[PASSAGE SHOWN]
:::

Clay Lucas pens quite a harrowing tale in the online pages of the Canberra Times of the exploitation of the workers, few of which spoke any English or German.

Assmont reportedly managed to acquire visas for 30 mechanical engineering technicians and in Hungarian-language contracts promised the hirees around Aus. $30 (€20.75/HUF 6,150) per hour. Instead, none of the Hungarian nationals were qualified to do the jobs for which they’d been ostensibly hired and were paid Aus. $15 per hour for manual labor in the erecting of a warehouse in Sydney for which Assmont had been subcontracted.

In what the Australian Construction Forestry Mining and Energy Union (CFMEU) secretary Dave Noonan called a “blatant ripoff,” the workers were reportedly working up to 66 hours a week while being “systematically bullied” and living in sub-standard housing.

Assmont’s misdeeds have attracted the attention of the national Fair Work Ombudsman and the immigration department in addition to the CFMEU, which has taken on the laborers’ case.
CFMEU reportedly regards the case as a misuse of Australia’s “457 visas,” which allow skilled workers to work in Australia for an approved business for up to four years, but may only earn sponsorship for the visa if a qualifying Australian citizen or resident cannot do the job.

:::

[DATASET ENTRIES]

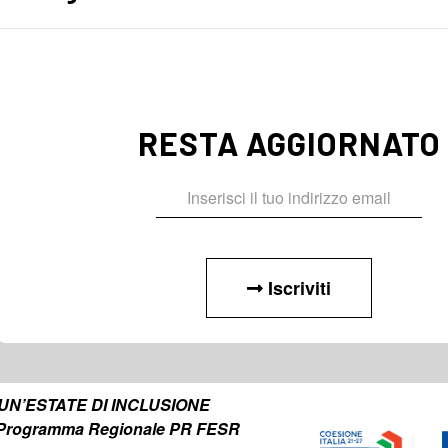
RESTA AGGIORNATO
Iscriviti
to UN’ESTATE DI INCLUSIONE
el Programma Regionale PR FESR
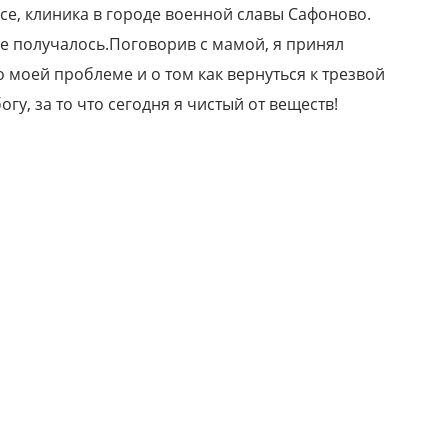
се, клиника в городе военной славы Сафоново.
не получалось.Поговорив с мамой, я принял
моей проблеме и о том как вернуться к трезвой
гу, за то что сегодня я чистый от веществ!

:::

Copy the Assmont passage starting at the words "In what the" and ending after "the laborers’ case.", and switch "sub-standard housing" to "overcrowded housing". Rely only on the Assmont passage and nothing else.

In what the Australian Construction Forestry Mining and Energy Union (CFMEU) secretary Dave Noonan called a “blatant ripoff,” the workers were reportedly working up to 66 hours a week while being “systematically bullied” and living in overcrowded housing.

Assmont’s misdeeds have attracted the attention of the national Fair Work Ombudsman and the immigration department in addition to the CFMEU, which has taken on the laborers’ case.